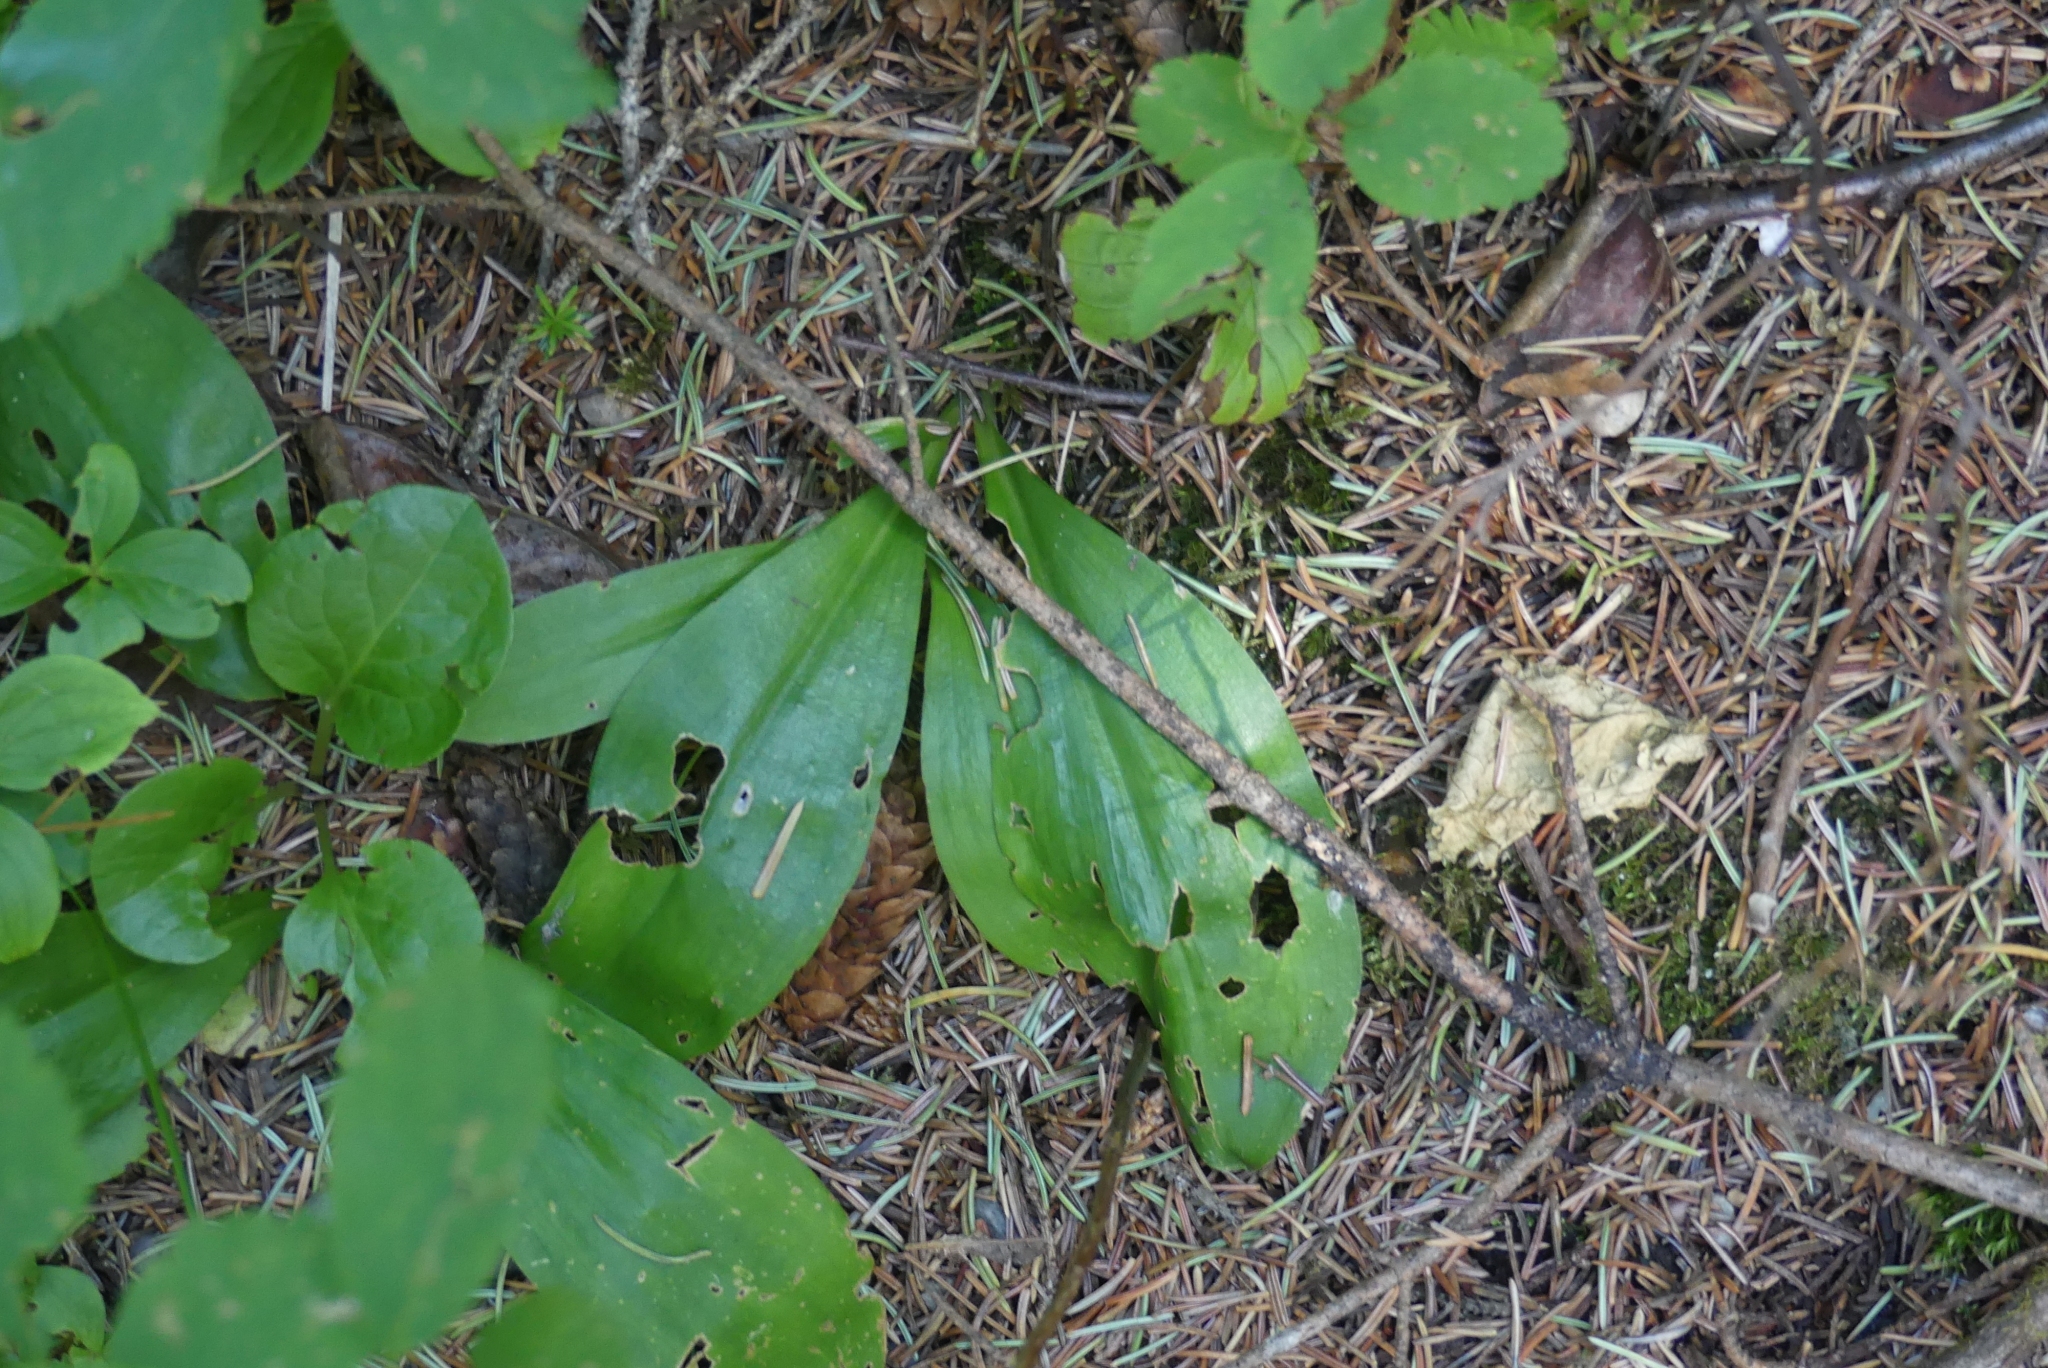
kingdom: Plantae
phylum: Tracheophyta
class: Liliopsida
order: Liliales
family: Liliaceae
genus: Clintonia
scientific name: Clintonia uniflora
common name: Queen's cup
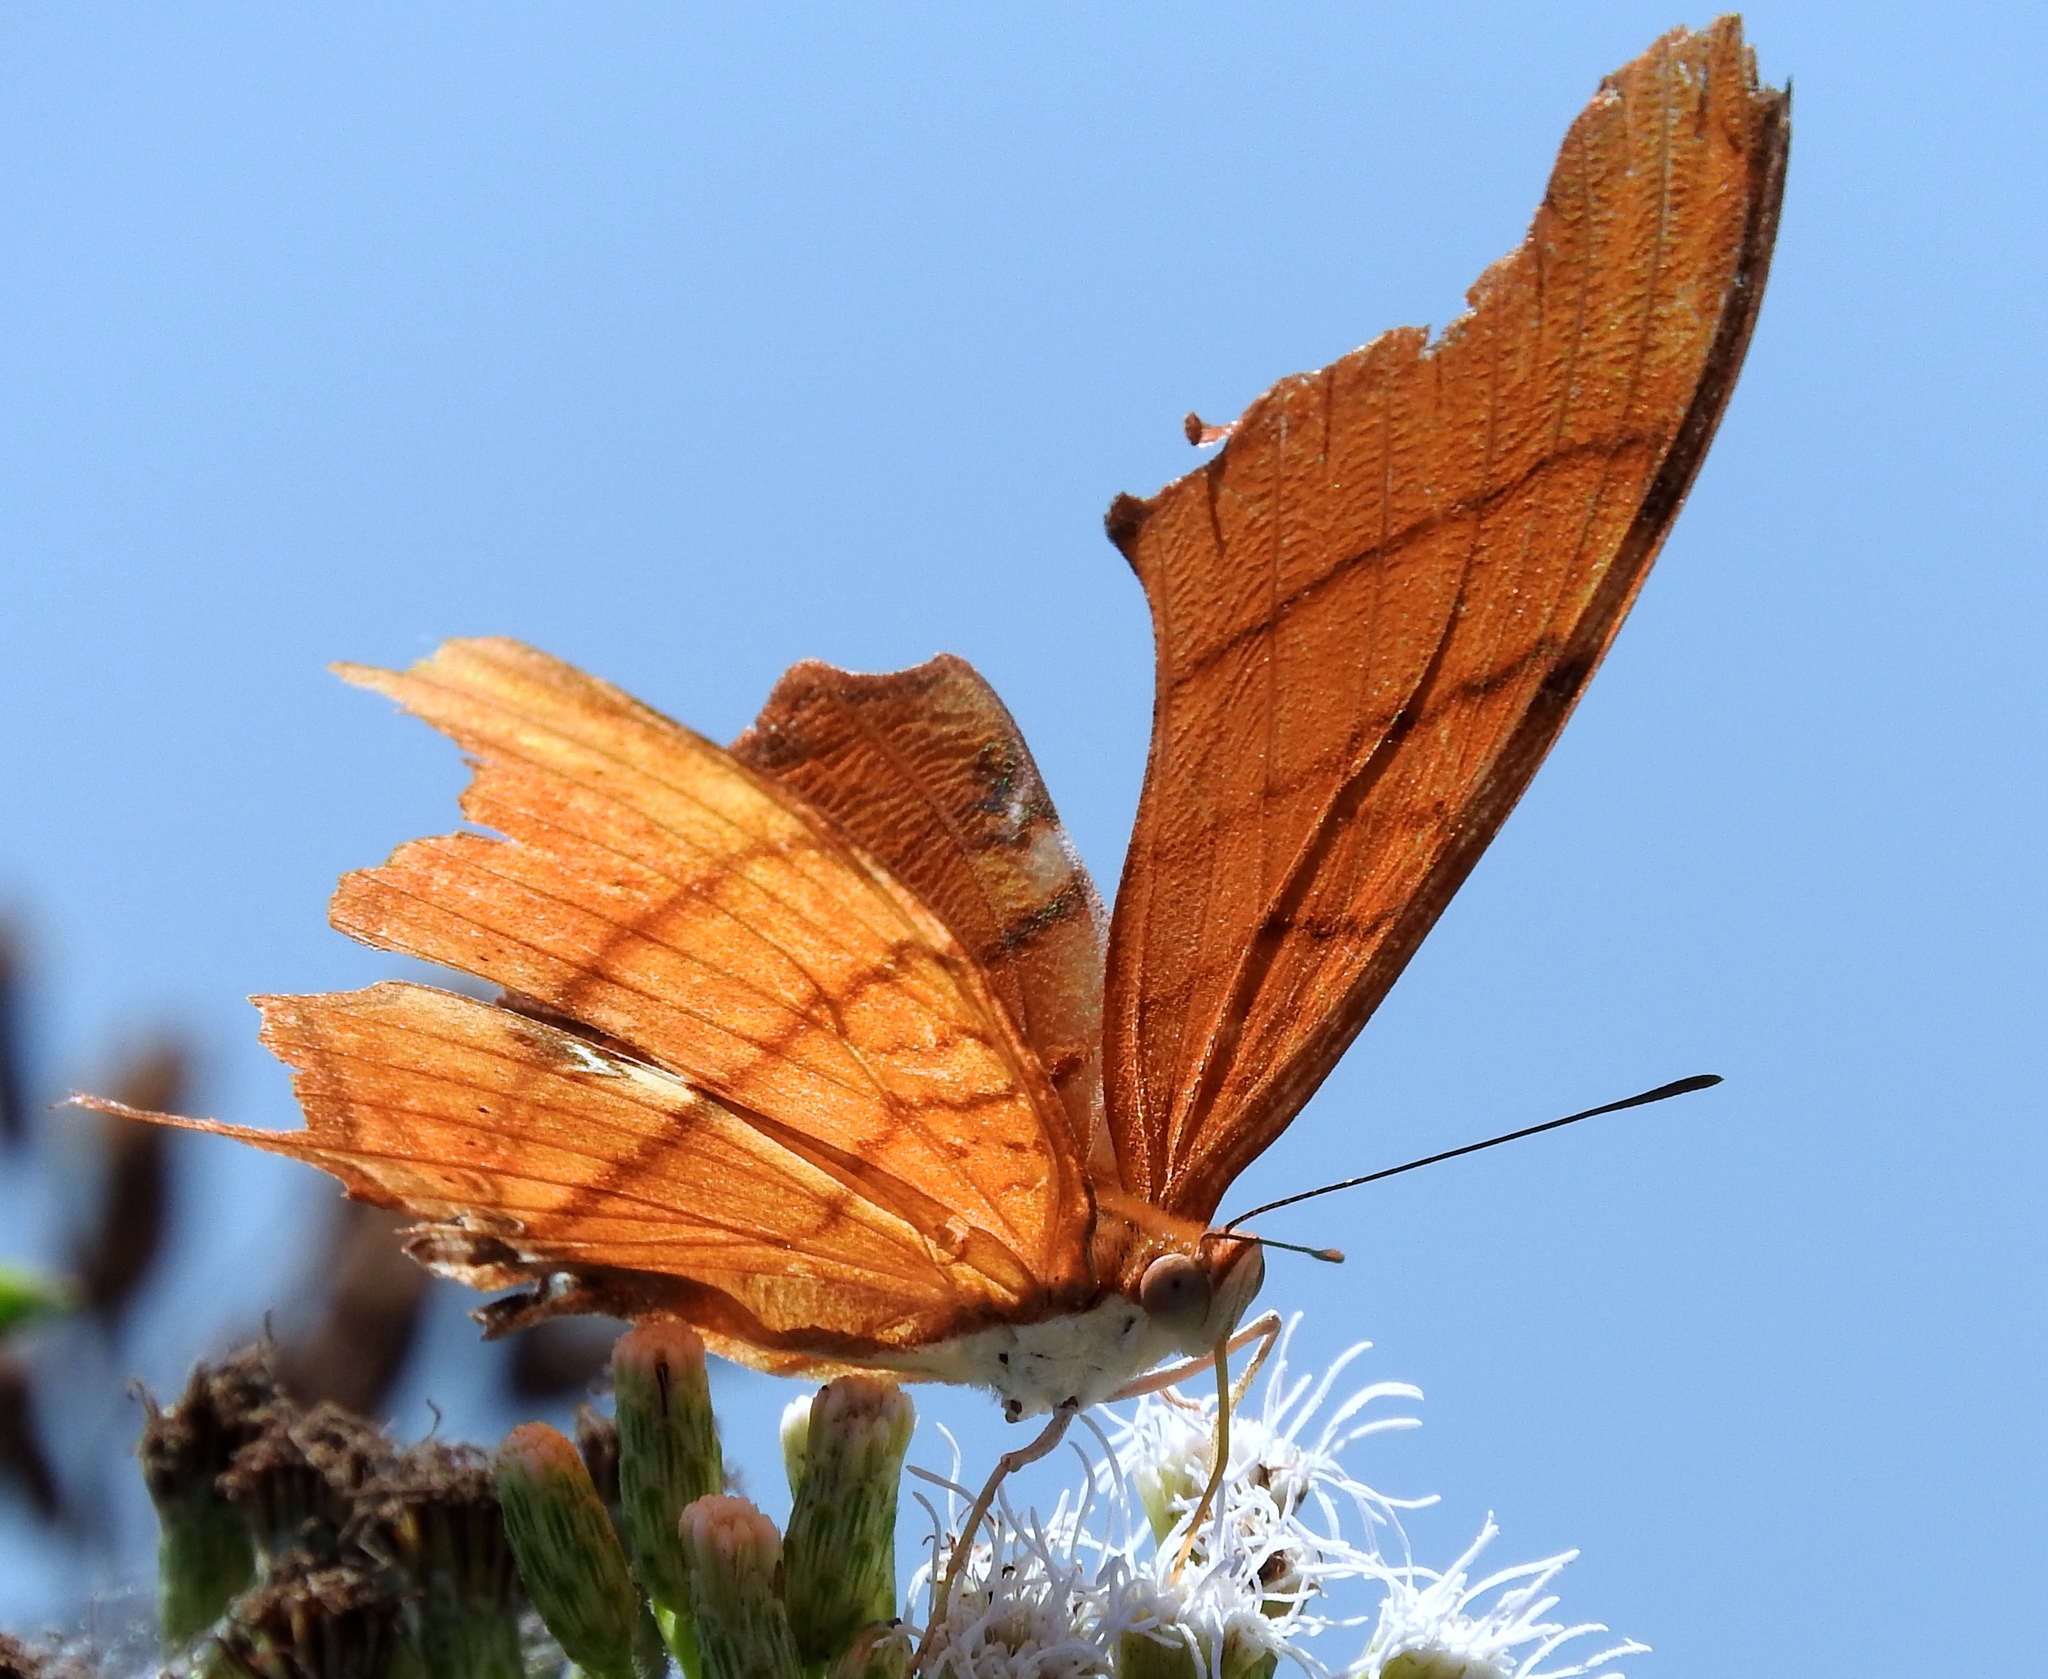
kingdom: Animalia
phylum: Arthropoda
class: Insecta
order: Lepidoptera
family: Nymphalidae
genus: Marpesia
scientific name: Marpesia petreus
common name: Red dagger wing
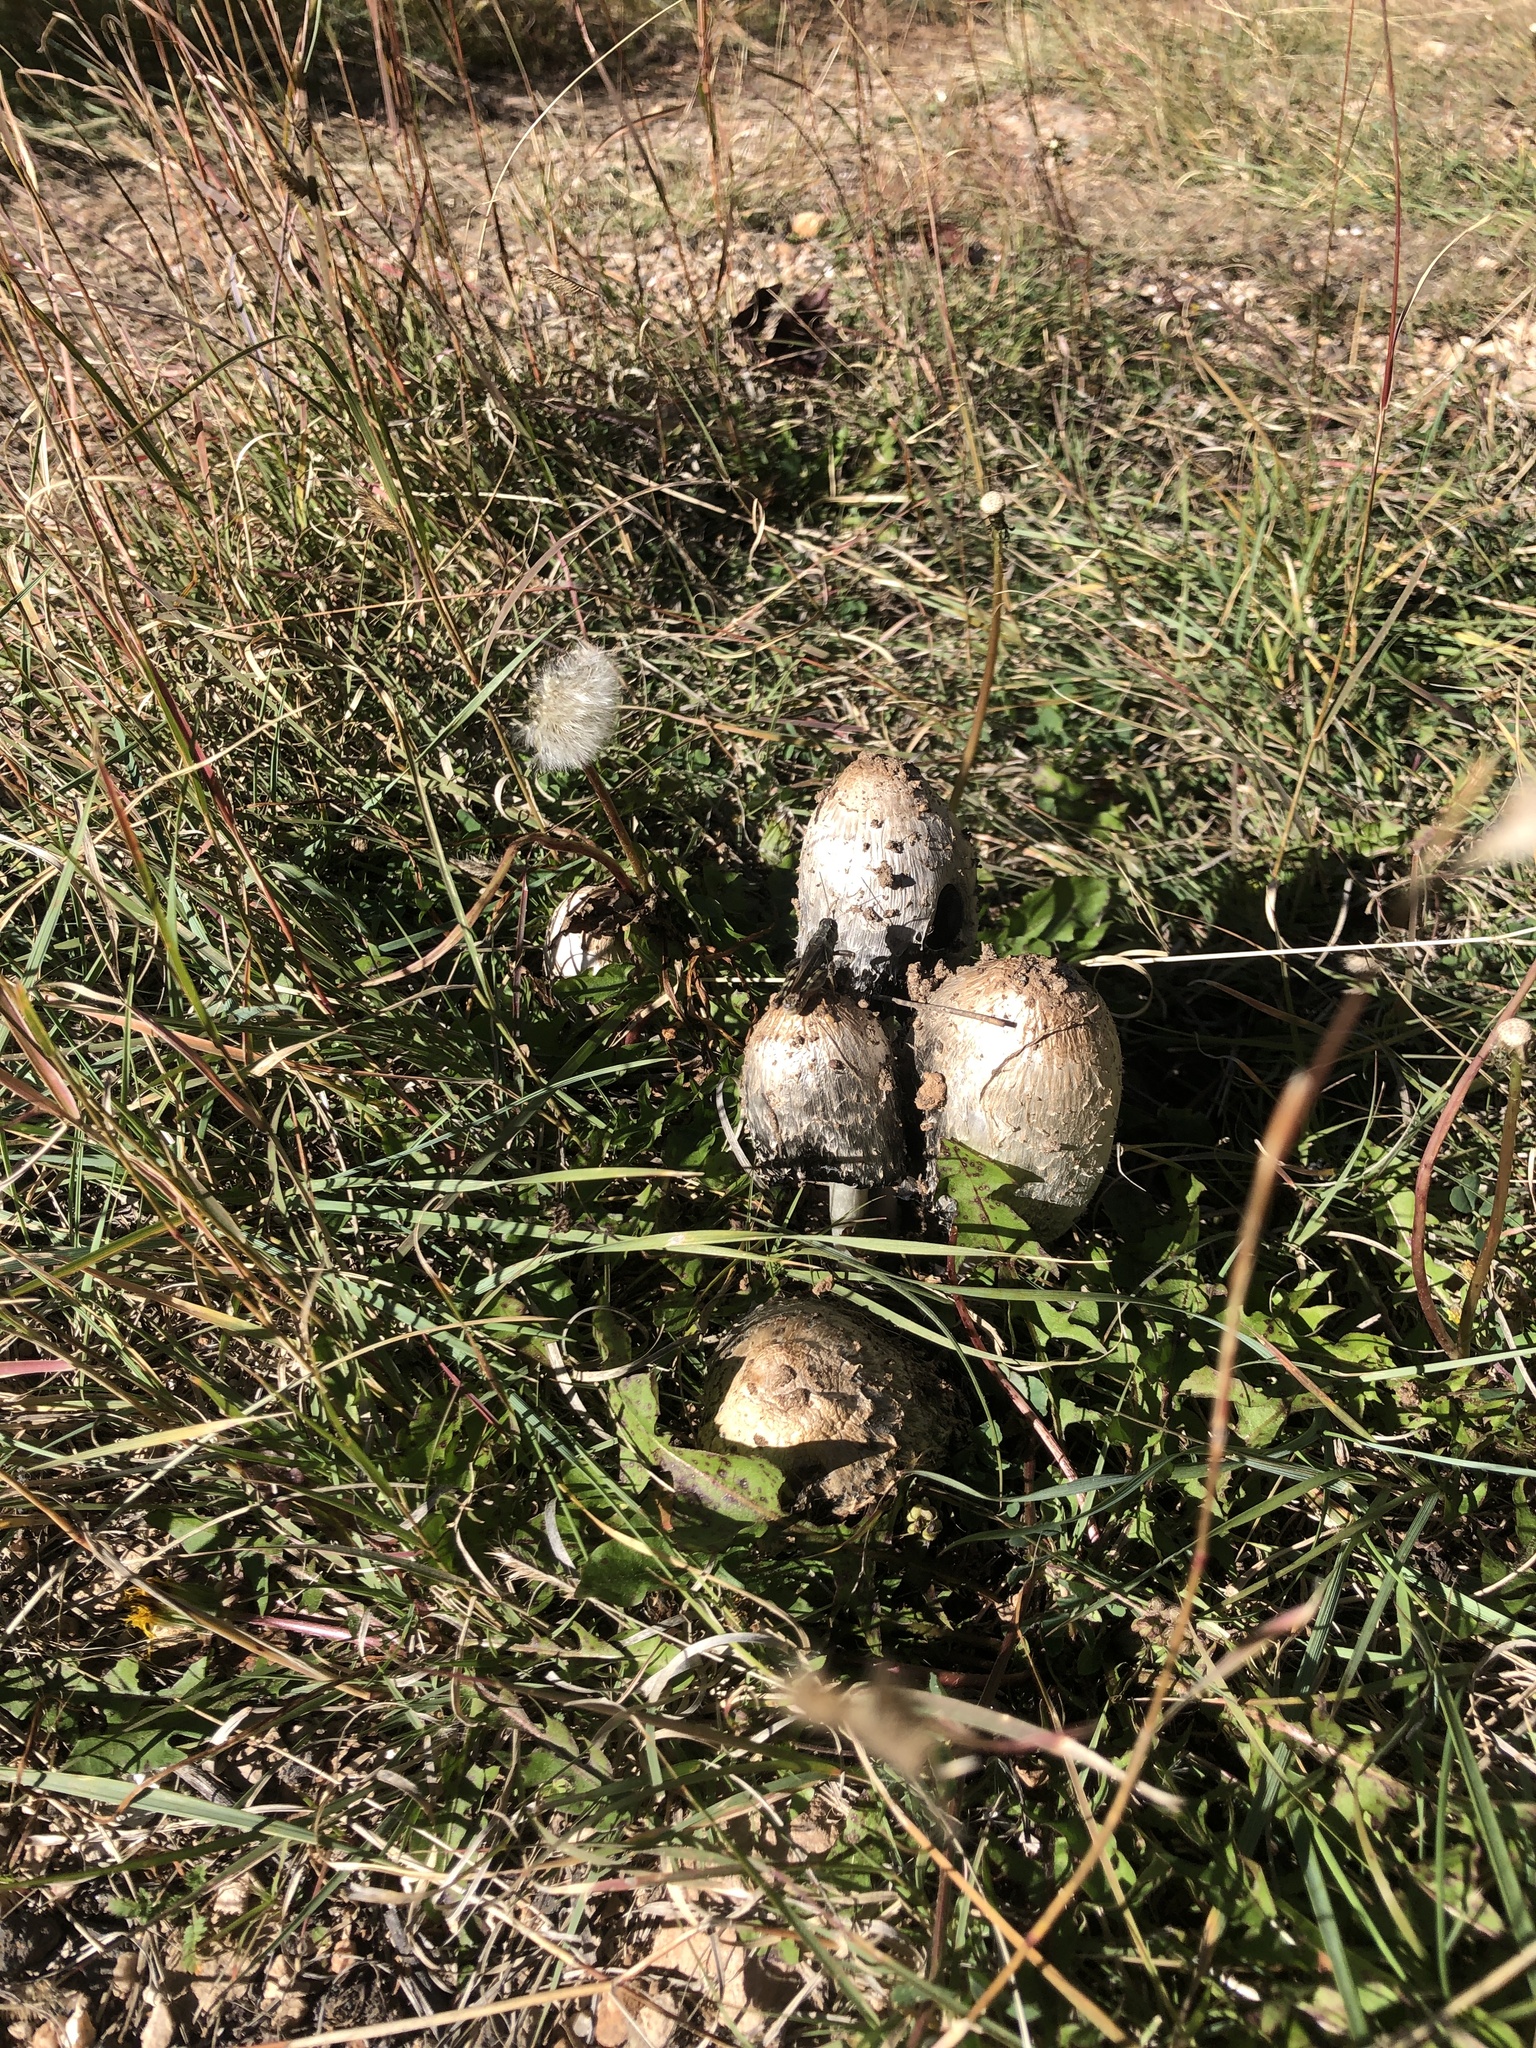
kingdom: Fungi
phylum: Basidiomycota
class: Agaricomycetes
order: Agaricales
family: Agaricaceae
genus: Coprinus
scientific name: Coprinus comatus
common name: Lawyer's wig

::::::::::

Copy the data above from the line with "class: Liliopsida" up to and including the line with "genus: Marpesia", replacing "family" with "taxonomic family" and keeping everything else the same. Leave the pictures out.

THE COMPLETED TASK:
class: Liliopsida
order: Liliales
taxonomic family: Liliaceae
genus: Clintonia
scientific name: Clintonia uniflora
common name: Queen's cup
kingdom: Animalia
phylum: Arthropoda
class: Insecta
order: Lepidoptera
taxonomic family: Nymphalidae
genus: Marpesia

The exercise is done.